The best approach is to firstly find out what other agencies and freelancers charge, which means carrying out a bit of a ‘mystery shopper’ exercise. Call various freelancers and agencies (or ask friends to help you if you feel the need to remain anonymous) and ask what their hourly rate is and then maybe ask for a typical price for a specific project. For example, a four page A4 brochure.
The key thing with any pricing structure is that you must be able to live on your income. So work backwards. Decide how much you need to make per month (after putting at least 30% of all income aside for tax) and then work out what your hourly rate for billable work must ideally be. Remembering of course that not all your hours in a week will be chargeable as you will need time for admin, marketing, attending meetings and so on.
Once you have all of this information you can then make sure that you pitch your pricing correctly, but remember to take into consideration the following:
Level of experience
A junior designer, or one that has just left university, is of course not going to be able to command the same rates as one that has been working for 30 years and has an impressive portfolio of blue chip client projects. It is really just a case of being sensible and knowing what you are worth. It’s also true that some clients will pay more than others. As soon as you start talking to a prospect, you’ll instantly get a feel for whether they are expecting the ceiling of the Sistine Chapel for a fiver, or have a marketing budget to throw around! Remember to be cautious if you include any prices on your website or in a brochure, as once the prices are set then you must abide by them, or you could get a bad reputation.
Charge more for higher value services
The next thing to consider is that you might not want to charge the same rate for all your services. For example, many agencies charge one hourly rate for creative/conceptual design, but a lower rate for artwork. As a guide, anything between £50 to £90 per hour seems to be around the right figure, maybe with design at around £80 and artwork at around £65, but these are of course just rough ideas based on our own information. Rates may also vary depending on where you are in the country. For example, a freelancer in London will undoubtedly charge more than one in rural Wiltshire.
Consider different rates for end clients vs agencies
Another thing to consider is whether you charge different rates depending on the type of client.
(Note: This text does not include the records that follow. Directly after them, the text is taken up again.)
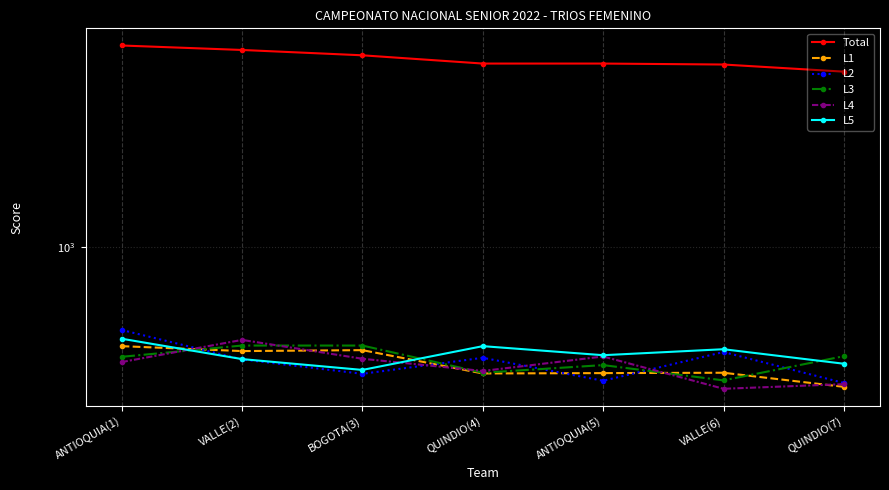

What is the label of the 4th point from the left?

QUINDIO(4)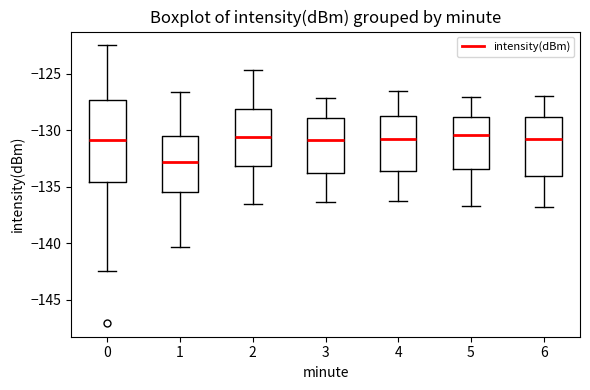

Which box is the tallest, from its lower edge to its upper edge?

0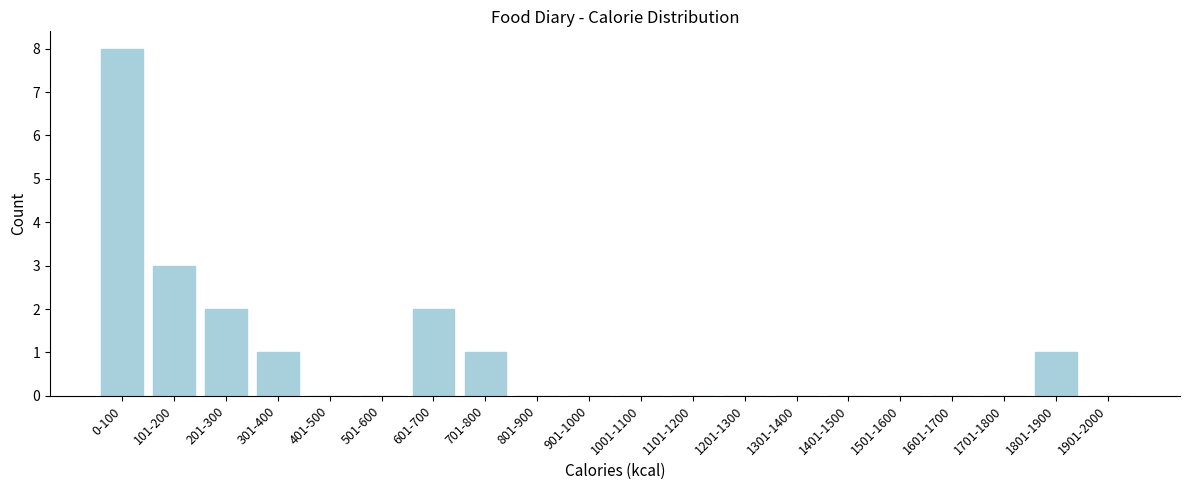

Reading right to left, what are all the values shown in this chart?

1901-2000=0	1801-1900=1	1701-1800=0	1601-1700=0	1501-1600=0	1401-1500=0	1301-1400=0	1201-1300=0	1101-1200=0	1001-1100=0	901-1000=0	801-900=0	701-800=1	601-700=2	501-600=0	401-500=0	301-400=1	201-300=2	101-200=3	0-100=8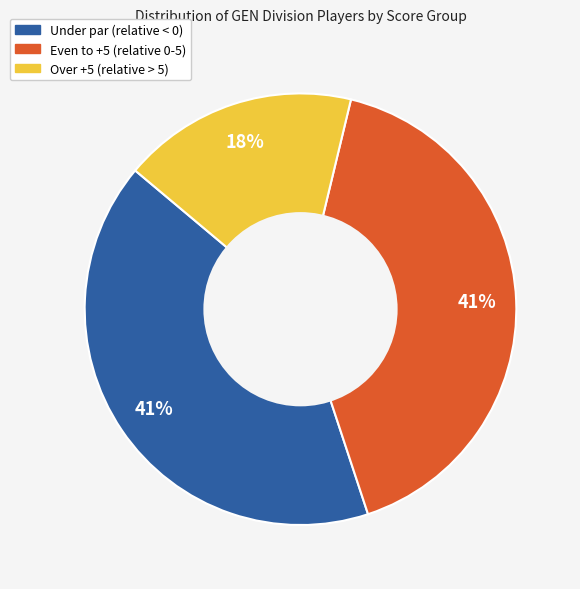

How many segments does this pie chart have?

3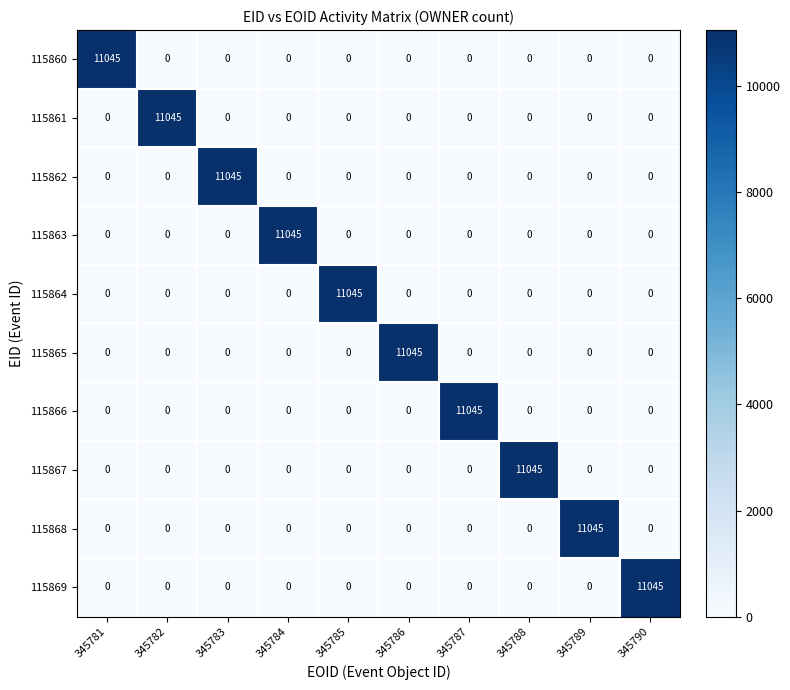

The 115861 series shows 0 at 345781. True or false?

True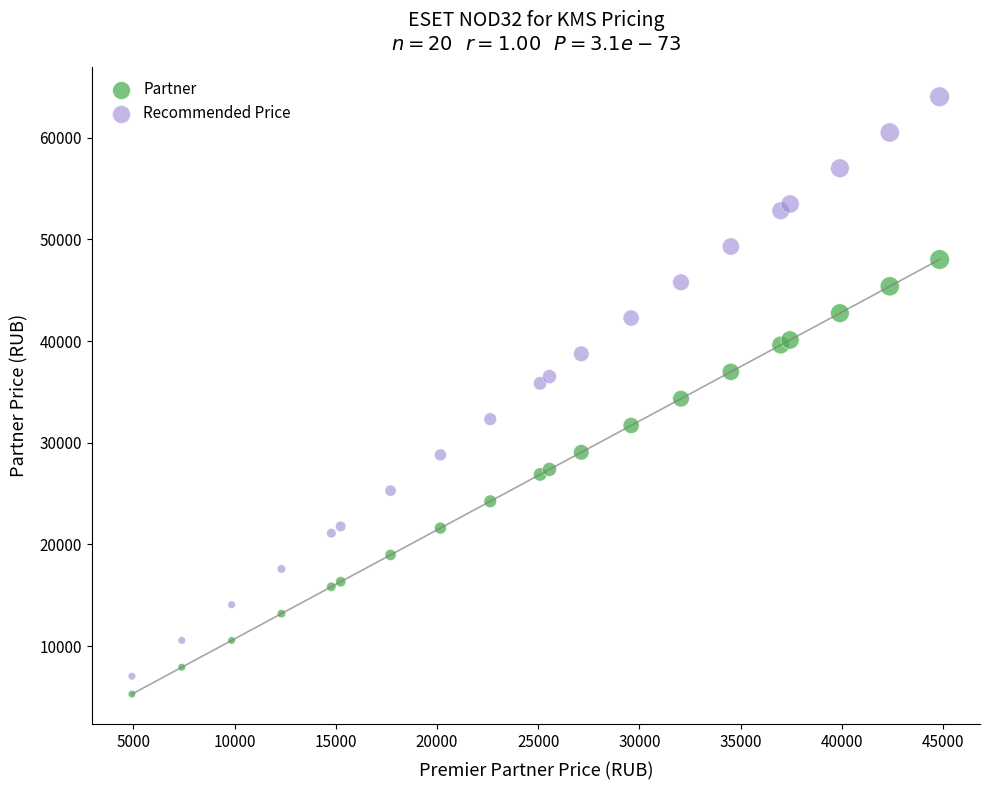

What is the X range (max minus min) for the scatter plot?

39906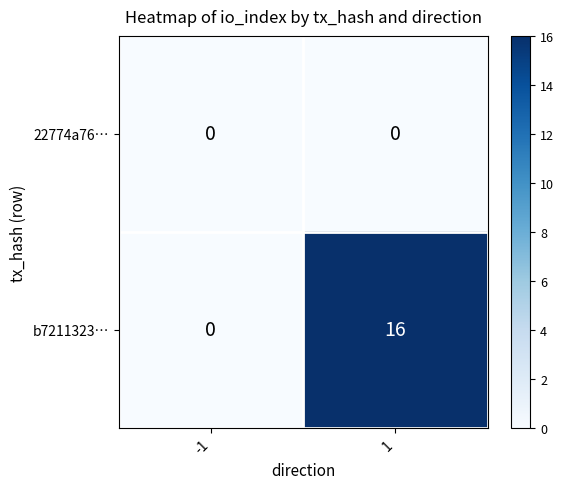

Between -1 and 1, which series saw the biggest shift?

b7211323…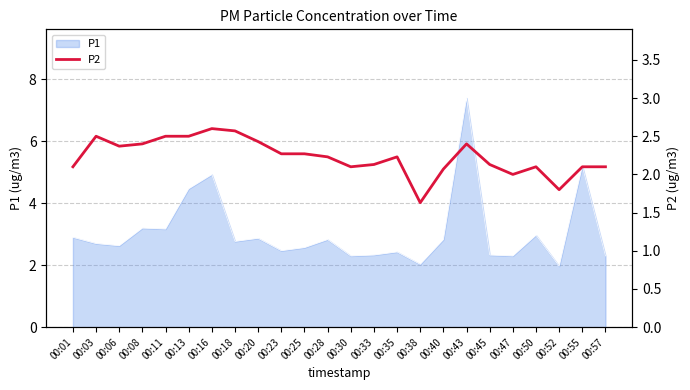

True or false: there are more than 1 points higher than both neighbors.

True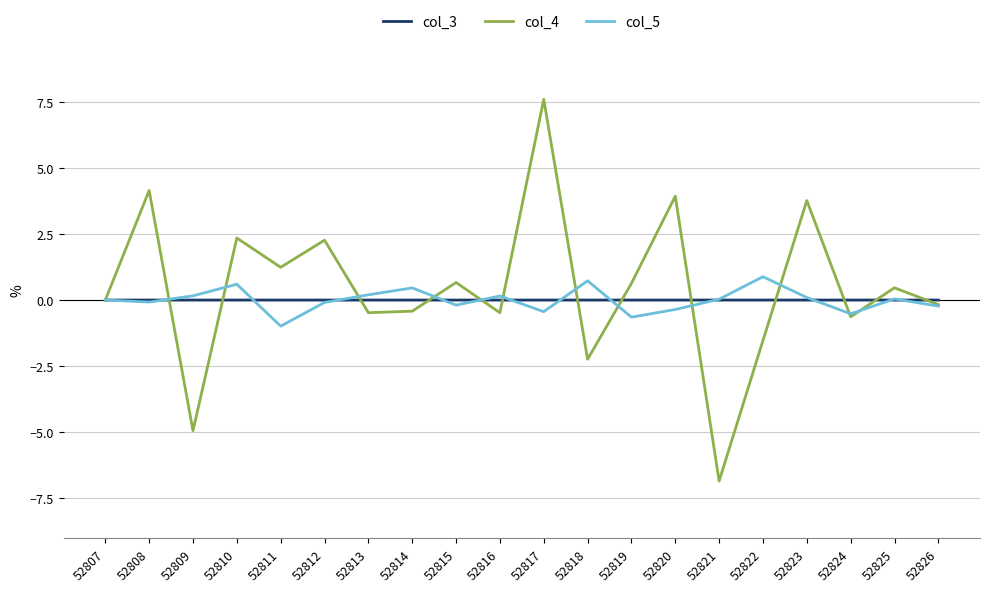

Where is col_4 nearest to the value 0?

52807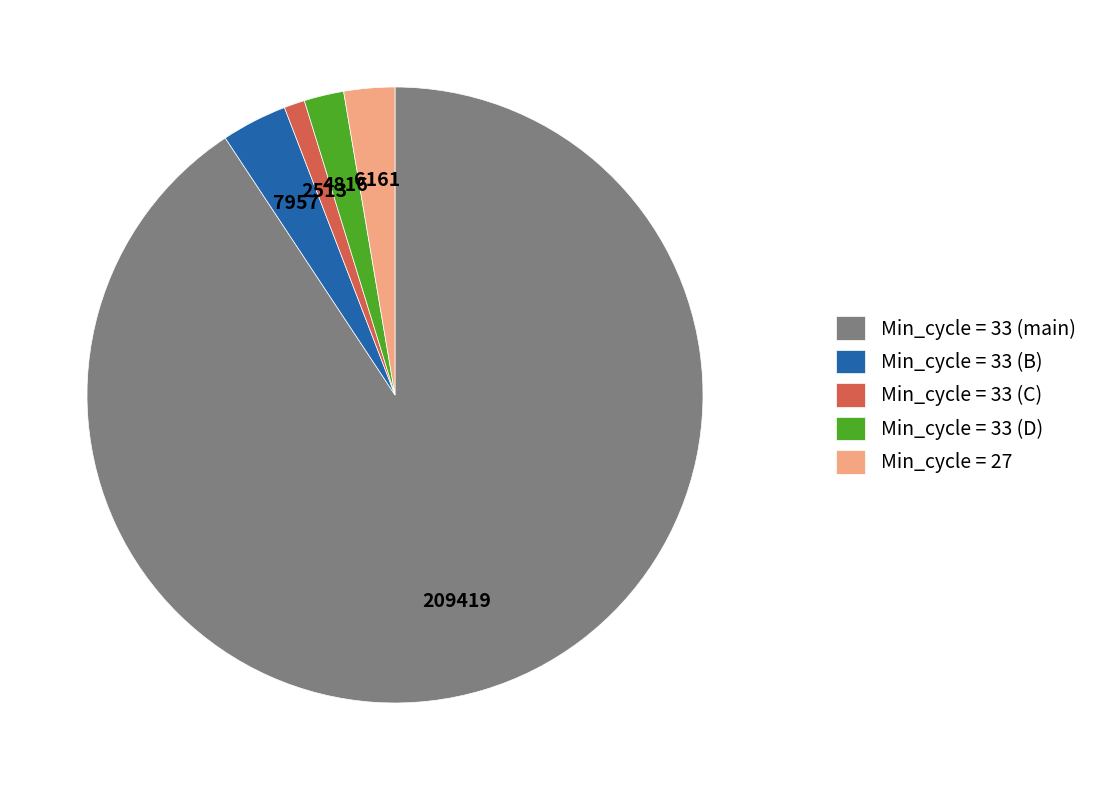

Is the sum of Min_cycle = 33 (C) and Min_cycle = 27 greater than half?

No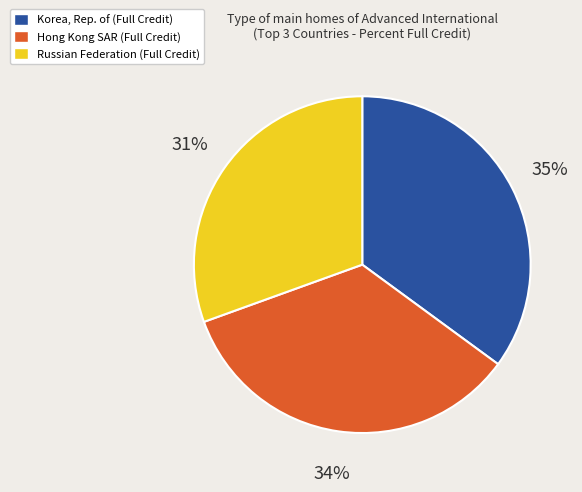

True or false: Korea, Rep. of (Full Credit) accounts for 44% of the total.

False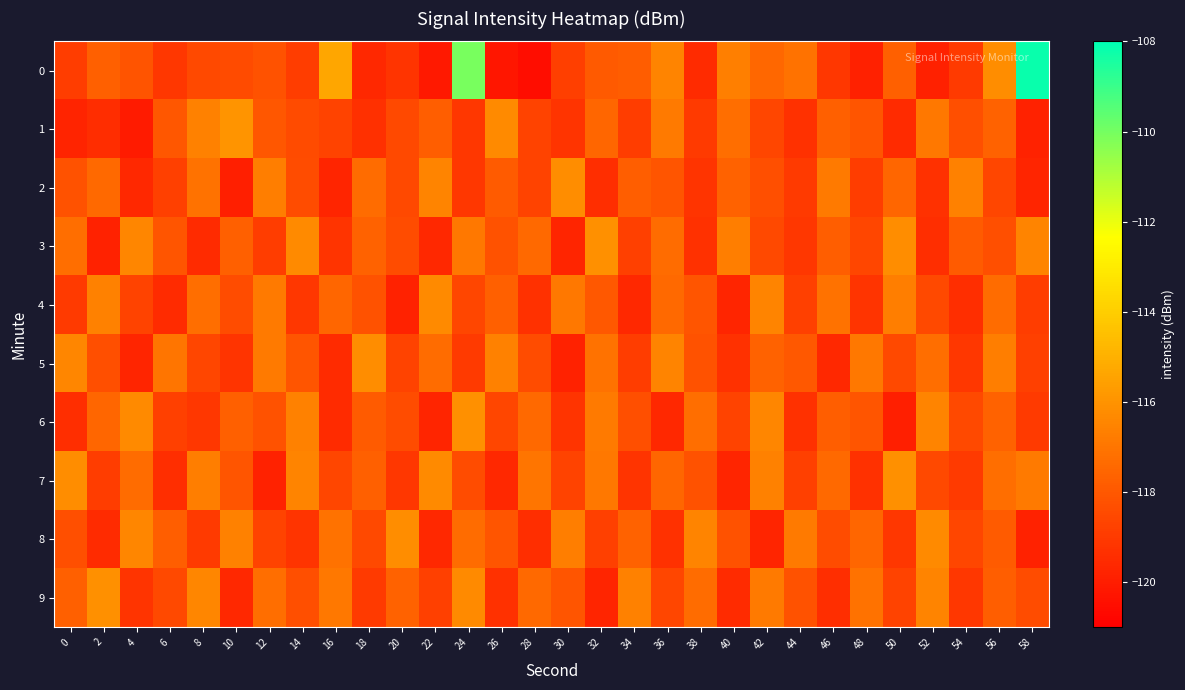

At how many categories does at least one series exceed -110?

1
For example, you may be able to charge a company’s marketing department £85 per hour as you are billing them directly, but an agency will need to mark up your rates and charge them on to the client, so they will expect a lower fee. The payback of this is of course that with an agency client you are not just getting one customer, you are in effect getting potential business from all of their customers with no marketing effort or ‘cost of sale’ to you once the relationship is established. So it’s only reasonable that you might need to charge a lower rate.
What about the dreaded ‘author’s corrections’?
This is a complete minefield and you need to be very clear in your Terms and Conditions what your policy is going to be. Most agencies and freelancers will also have what they call ‘reasonable’ edits which usually means a few adjustments here and there to get the design right, and then maybe a few tweaks at artwork stage. You just need to decide at what point you start charging for these.
In any quote state how may sets of author’s corrections are included, and what your hourly rate will be for future work. This covers you for situations which are bound to occur, for example when a leaflet is almost finished and then the client decides to rewrite the copy and asks you to ‘drop in’ totally new text, not realising that it is a two hour job to re-flow and re-format it!
Pitching for free
Some designers will do it no problem, but some feel that it’s just not fair. Sadly, because there are those out there that will, it’s hard for those who want to compete where the client is insistent that this is what they want. If you are happy to do it then this is fine, within reason of course, as you need to generate an income! However, if you do not, then all you can do is stick to your guns, remind them that they will be getting a professional and high quality service, show them other examples of work and, if needs be, walk away.
It is easy to agree a price verbally and then never get round to formalising it, but it’s essential that you do so as you need to avoid misunderstandings later. Be clear about the price you’re quoting and how many hours of work that actually allows for. Also make sure that your Terms and Conditions include details of whether you charge for meeting time, travelling time, expenses and so on. Just so there are no issues when you send in your invoice.
Re-selling other services
This is a key decision that you will need to make. If a client wants you to manage the print, or the photography as part of a project, will you buy that, mark it up and sell it on or will you ask the supplier to bill the client directly and just charge a project management fee? There are pros and cons to each as with the first option you make more money, but risk credit and cash-flow issues, and with the second option you make less money, but it minimises your risk and your admin requirement. Either can work so you just need to decide which is best for you.